Travolta and Johansson star in this story of a makeshift family. By John Hartl

Shainee Gabel’s “A Love Song for Bobby Long” may set a new record for literary name-dropping. Its book-loving characters can’t last five minutes without quoting Robert Frost or Charles Dickens or referring to Mark Twain or Willa Cather.

Occasionally they quote from other movies, dropping in a line from “Annie Hall” or “Driving Miss Daisy.” One character becomes obsessed with Carson McCullers’ “The Heart Is a Lonely Hunter,” even making a life-altering decision after reading it in a crowded bus station.

After a few of these scenes, it’s tempting to think of them as the “book people” of Ray Bradbury’s “Fahrenheit 451,” memorizing their favorite books and wandering the woods reciting them. Certainly they seem to have enough time on their hands. Mostly they succeed only in making you wish you were watching a McCullers adaptation rather than this pleasant but so-so imitation.

Based on Ronald Everett Capps’s novel, “Off East Magazine St.,” Gabel’s script begins with the New Orleans funeral of a Southern singer, Lorraine, whose daughter, Pursy Will (Scarlett Johansson), fails to show up because she wasn’t told in time.
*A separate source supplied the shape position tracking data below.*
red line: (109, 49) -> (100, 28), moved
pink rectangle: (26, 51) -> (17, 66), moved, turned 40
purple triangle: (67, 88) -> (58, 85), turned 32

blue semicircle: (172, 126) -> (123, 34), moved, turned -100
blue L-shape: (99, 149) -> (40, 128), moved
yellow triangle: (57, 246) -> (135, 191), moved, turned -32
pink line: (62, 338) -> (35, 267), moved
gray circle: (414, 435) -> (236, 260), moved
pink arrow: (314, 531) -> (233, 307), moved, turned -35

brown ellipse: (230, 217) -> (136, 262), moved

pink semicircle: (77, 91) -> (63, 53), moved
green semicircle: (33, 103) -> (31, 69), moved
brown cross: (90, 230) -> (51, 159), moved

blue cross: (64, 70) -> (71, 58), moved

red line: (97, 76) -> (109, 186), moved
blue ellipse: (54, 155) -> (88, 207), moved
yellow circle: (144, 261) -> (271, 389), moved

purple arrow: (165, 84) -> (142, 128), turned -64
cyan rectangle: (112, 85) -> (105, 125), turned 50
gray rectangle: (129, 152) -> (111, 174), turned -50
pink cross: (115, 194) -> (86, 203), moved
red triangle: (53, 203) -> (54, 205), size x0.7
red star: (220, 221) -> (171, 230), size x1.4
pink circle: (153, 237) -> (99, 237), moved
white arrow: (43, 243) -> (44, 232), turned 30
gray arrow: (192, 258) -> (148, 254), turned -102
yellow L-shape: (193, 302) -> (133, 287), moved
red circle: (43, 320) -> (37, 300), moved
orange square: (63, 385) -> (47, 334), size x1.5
After dumping the useless boyfriend who failed to relay the message, she moves into Lorraine’s old house.

Trouble is, it’s already occupied by a couple of hard-drinking writers, Bobby Long (John Travolta) and Lawson Pines (Gabriel Macht), who spend their mornings sleeping off the binges of the night before. Bobby and Lawson’s relationship to Lorraine and to each other is a little fuzzy, but gradually it’s established that Bobby was once an Alabama college professor (“a troubadour, a poet,” in his words) and Lawson was his teaching assistant.

“I really do enjoy fostering inspiration,” says Bobby, who claims to be pushing Lawson to finish a novel. But Pursy thinks it can’t be based on much more than their daily routine: “I got up, I got drunk, I passed out.”
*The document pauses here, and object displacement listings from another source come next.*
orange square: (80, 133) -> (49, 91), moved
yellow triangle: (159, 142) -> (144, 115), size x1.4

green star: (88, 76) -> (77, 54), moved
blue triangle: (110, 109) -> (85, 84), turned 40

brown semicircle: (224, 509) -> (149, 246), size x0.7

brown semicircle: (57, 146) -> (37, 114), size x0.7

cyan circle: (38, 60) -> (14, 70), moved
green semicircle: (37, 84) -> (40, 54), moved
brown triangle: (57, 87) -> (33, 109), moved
After an awkward beginning, they form a kind of family, with Bobby taking a paternal role, encouraging the girl’s schooling, and Lawson trying to stop drinking in order to impress her. Gradually several secrets are revealed, starting with an alcohol-infused Christmas Eve confession that humiliates Lawson’s sometime girlfriend, Georgianna (Deborah Kara Unger).

Johansson clearly enjoys playing the sassy Pursy, who has Bobby and Lawson’s numbers and doesn’t mind letting them know it (she earned a Golden Globe nomination for this performance). Macht has almost as much fun with Lawson’s wasted behavior; when he thinks no one’s looking, he blends gin with pickle juice because he has no other mixer. Travolta also emphasizes the comic aspects of his character, though he doesn’t soft-pedal Bobby’s menacing side.

Gabel is a first-time director, and she’s enlisted a first-rate cinematographer, Elliot Davis, to bring some shadows to this laidback story. He’s particularly helpful at emphasizing Johansson’s most poignant moment, when her character suddenly understands that she can rely on childhood memories that she thought were dubious. But Davis can provide only so much shape to this meandering character study.